Sunday, September 20, 2009

Ruminations

It's 2:45 a.m. and I should be in the middle of some kind of deep sleep cycle, but I sit here and type. I am not sure if anything will make sense, but I am not sure that I ever make sense. So many things have happened in my life over the last months. I have been a terrible journal writer, so I am sure they are memories lost to time.

A few months ago I was released from my calling. It was totally unexpected and I really felt like I was being chastised. From there I am sure people in my ward thought I was going inactive. I bounced from ward to ward for certain activities and even contemplated finding a new ward. But I didn't really feel any motivation to move in that direction, so I pulled my attitude out of the ditch and told myself to shape up. It's been an awesome road that led to changes that were most necessary in my life.

About a month later I was called into the office and I knew that my time of "rest" was up. They called me to be a Gospel Principles teacher. Santa vaca! Teaching in front of a group is certainly not one of my fortes. But I knew Heavenly Father had enough faith in me that I could do it. I have taught three lessons, and also been asked to teach in Relief Society once. It's been an interesting experience and I know that as long as I do my part, study, and prepare, the Lord fills my mouth with the words that need to be spoken.
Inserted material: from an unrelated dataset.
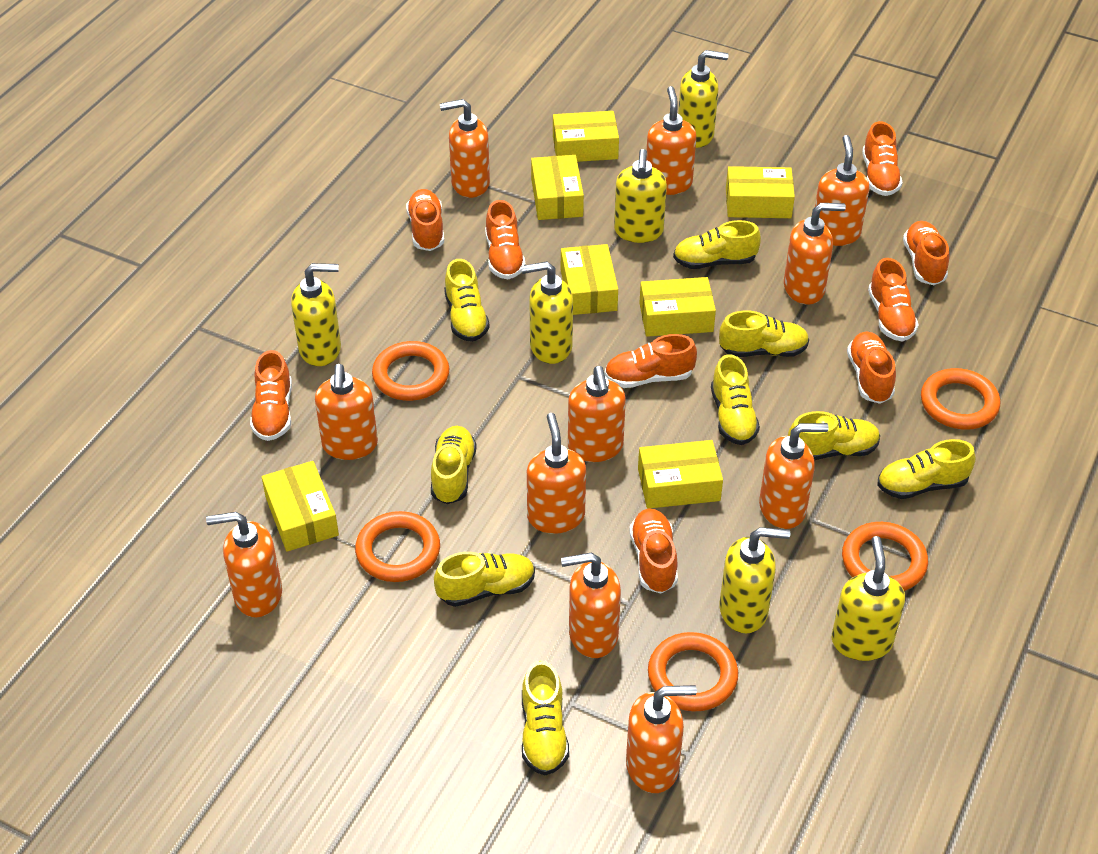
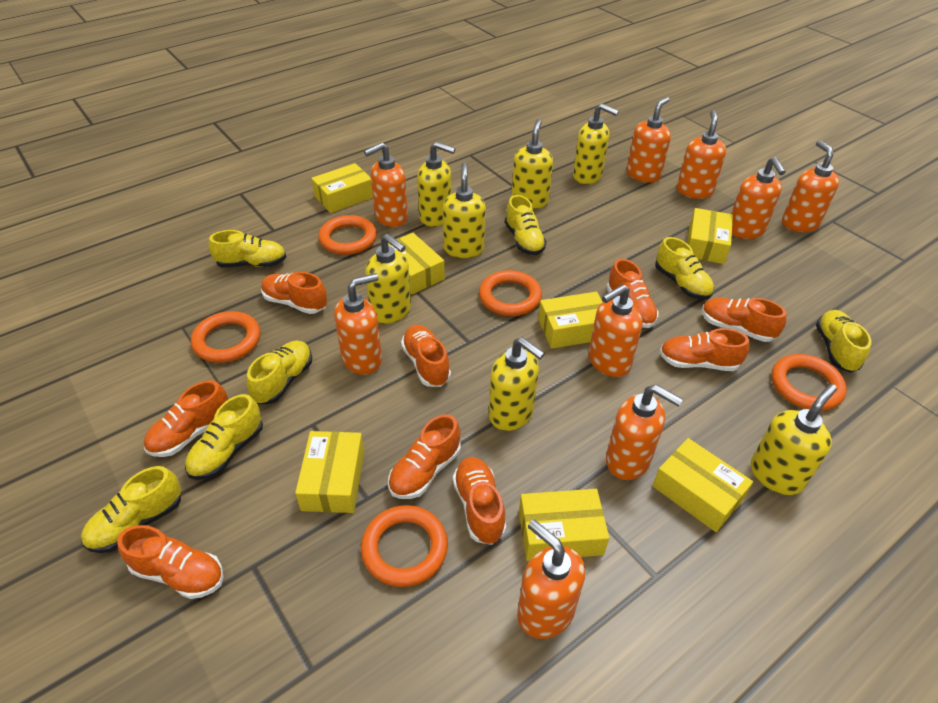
orange soap dispenser: [206,512,282,617] [315,364,378,460] [440,99,490,198] [527,413,586,534] [561,552,621,658] [568,366,626,462] [626,685,697,793] [646,86,696,195] [759,423,829,529] [784,203,846,304] [815,135,869,246] = 11 -> [334,273,382,375] [364,142,408,227] [517,519,585,639] [589,284,642,377] [606,384,683,480] [627,97,671,183] [677,110,726,199] [731,157,786,239] [782,140,839,232] = 9
yellow shoe: [431,426,477,504] [434,552,535,607] [444,259,490,342] [522,661,569,775] [673,220,761,269] [711,354,760,445] [719,310,809,357] [788,411,880,460] [877,439,976,499] = 9 -> [81,466,181,553] [185,394,263,480] [209,230,286,267] [247,341,312,404] [505,195,547,255] [655,237,714,300] [816,310,871,373] = 7
yellow soap dispenser: [291,263,341,366] [521,261,573,364] [614,149,667,243] [678,50,729,148] [720,527,790,634] [832,536,905,661] = 6 -> [365,234,411,324] [417,142,455,227] [443,162,486,258] [489,337,545,431] [511,119,553,209] [573,103,619,184] [751,384,837,495] = 7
School started about a month ago and mid-term's have already come and gone. I have some really good kids, and I have some who are just looking to get by. Realizing this, I am definitely changing my syllabus for Spring semester. Giving students too much leeway early on is not a goo thing and only seems to promote laziness. There is much yet to be learned, but I know everything is a work in process.

In November comes the nasty Praxis exam for Art, and at some later date I need to take one for Spanish. All of this and some other classes I am working on in order to obtain my teaching license. If I really pushed myself, I could have everything done by next summer. But I am not sure that will happen because I will also be working on my final project for my Master's in that time frame. So, we'll see :)

The big day to walk across the stage is May 8 up in Spokane, WA. I am excited and not so much all in the same breath. While I will be walking, I won't be completely done. It will be so nice to be done, and in the same breathe I can't believe I am already looking at PhD programs. I have one picked, but I need two years of teaching under my belt. So, we will see what life holds for me then. Crazy stuff...

Many things are happening in my life, in our house, and all around. The more I learn the more amazed I am at God's beauty and grace. We are certainly blessed to live in this time, and also challenged to choose who's side we are on. The world grows increasingly evil, while we are challenged to remain faithful and pure.

God has given me many tender mercies. Some of them I see and some of them I don't. But I am grateful for them all. Change is good, and I have had many in the last few weeks. I know that everything in my life happens for a reason, and at the appointed time as long as I am Listening and where I am supposed to be. Many amazing people have come into my life, some old and some new. How grateful I am for them and their awesome spirits!

"Friendship is one of the grand fundamental principles of Mormonism," said Joseph Smith. "It unites the human family with its happy influence." How blessed we are to have brothers and sisters all around us to buoy us up in times of need. How bless we are to have the Gospel, and every reaching happiness that will help us return Home.